Soft Target, by Stephen Hunter

As a hardcore fan of Stephen Hunter I am willing to stipulate that he’s pretty shameless as far as the concepts for his novels goes. He stretches credibility with the insouciance of a Hollywood producer, mixing westerns and samurai stories with the basic thriller form, and messing with his own chronologies whenever it suits him. But I think Soft Target is his first actual allegory (he admits it in the Afterword). That, my friends, takes guts. Especially when the allegory works against the current party in power.

This isn’t a Bob Lee Swagger story, but the old Marine sniper’s DNA is all over the thing. Bob Lee’s recently discovered natural son, Ray Cruz, now retired as a Marine sniper himself, just happens to be inside “America, the Mall,” a huge (but fictional) mall in suburban Minneapolis, when Somali jihadis start shooting shoppers and herding the survivors, about 1,000 of them, into the amusement park at the facility’s center. Soon, overhead, who should show up but his half-sister Nikki Swagger, now a TV reporter for a St. Paul station, in a broadcast helicopter?

Ray, of course, can’t stay hiding in the Victoria’s Secret store where he and his fiancee have taken refuge. He has to go and scout out the enemy, see what damage he can do. He’s his father’s son, a congenital hero. And having a hero there means a lot – not only to the hostages in the amusement park, but to the mastermind of the attack, who has dark motives of his own, different from those of the clueless Africans he’s exploiting.

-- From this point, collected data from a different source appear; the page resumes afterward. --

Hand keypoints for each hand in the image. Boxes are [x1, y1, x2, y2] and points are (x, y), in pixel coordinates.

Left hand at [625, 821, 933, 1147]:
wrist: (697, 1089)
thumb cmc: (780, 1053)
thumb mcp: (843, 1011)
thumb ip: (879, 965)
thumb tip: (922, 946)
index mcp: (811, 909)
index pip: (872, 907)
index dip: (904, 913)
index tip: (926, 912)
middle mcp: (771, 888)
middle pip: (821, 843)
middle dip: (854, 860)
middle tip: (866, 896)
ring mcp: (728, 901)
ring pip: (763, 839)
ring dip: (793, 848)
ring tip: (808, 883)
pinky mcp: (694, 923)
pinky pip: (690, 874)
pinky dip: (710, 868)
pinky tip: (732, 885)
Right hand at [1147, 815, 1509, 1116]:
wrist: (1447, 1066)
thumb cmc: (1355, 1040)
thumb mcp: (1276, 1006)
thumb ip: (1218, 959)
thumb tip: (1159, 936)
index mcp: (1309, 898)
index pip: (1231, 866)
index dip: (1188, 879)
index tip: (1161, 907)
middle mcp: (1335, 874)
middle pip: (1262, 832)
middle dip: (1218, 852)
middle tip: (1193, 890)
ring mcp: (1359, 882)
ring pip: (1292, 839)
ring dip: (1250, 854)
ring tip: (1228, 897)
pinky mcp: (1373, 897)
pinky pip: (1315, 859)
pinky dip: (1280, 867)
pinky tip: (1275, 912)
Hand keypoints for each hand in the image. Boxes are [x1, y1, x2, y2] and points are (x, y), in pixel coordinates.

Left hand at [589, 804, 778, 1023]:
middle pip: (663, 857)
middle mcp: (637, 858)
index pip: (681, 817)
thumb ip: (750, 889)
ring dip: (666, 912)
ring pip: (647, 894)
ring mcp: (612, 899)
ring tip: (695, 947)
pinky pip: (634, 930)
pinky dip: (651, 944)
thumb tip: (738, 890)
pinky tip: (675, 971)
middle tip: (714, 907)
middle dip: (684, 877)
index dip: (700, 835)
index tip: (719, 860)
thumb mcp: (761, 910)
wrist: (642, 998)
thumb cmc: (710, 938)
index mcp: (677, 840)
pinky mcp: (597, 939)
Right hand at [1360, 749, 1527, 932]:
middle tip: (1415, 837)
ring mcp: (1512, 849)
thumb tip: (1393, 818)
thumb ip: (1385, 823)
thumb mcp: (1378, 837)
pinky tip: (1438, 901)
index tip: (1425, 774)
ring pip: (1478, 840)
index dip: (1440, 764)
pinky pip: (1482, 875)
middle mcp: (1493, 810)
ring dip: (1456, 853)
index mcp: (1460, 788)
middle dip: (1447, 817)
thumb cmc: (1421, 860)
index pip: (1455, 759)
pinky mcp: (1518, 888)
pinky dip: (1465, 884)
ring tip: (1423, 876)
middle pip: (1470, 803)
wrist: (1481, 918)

But an even greater threat may be the head of the Minnesota state police force, a man incompetent on a massive level, who will look pretty familiar to most readers.

Bottom line – if you’re a Democrat you’ll hate this book. If you’re a Republican you’ll probably love it. I loved it. It’s not deathless work (I caught Hunter in a couple rookie writing errors – using “enormity” wrong and writing “stridden” [is that a word?] as a past perfect form of “stride”), but Soft Target is a lot of fun, with plenty of Hunter’s trademark thrills and improbabilities. Recommended.

Cautions for language, violence and adult topics.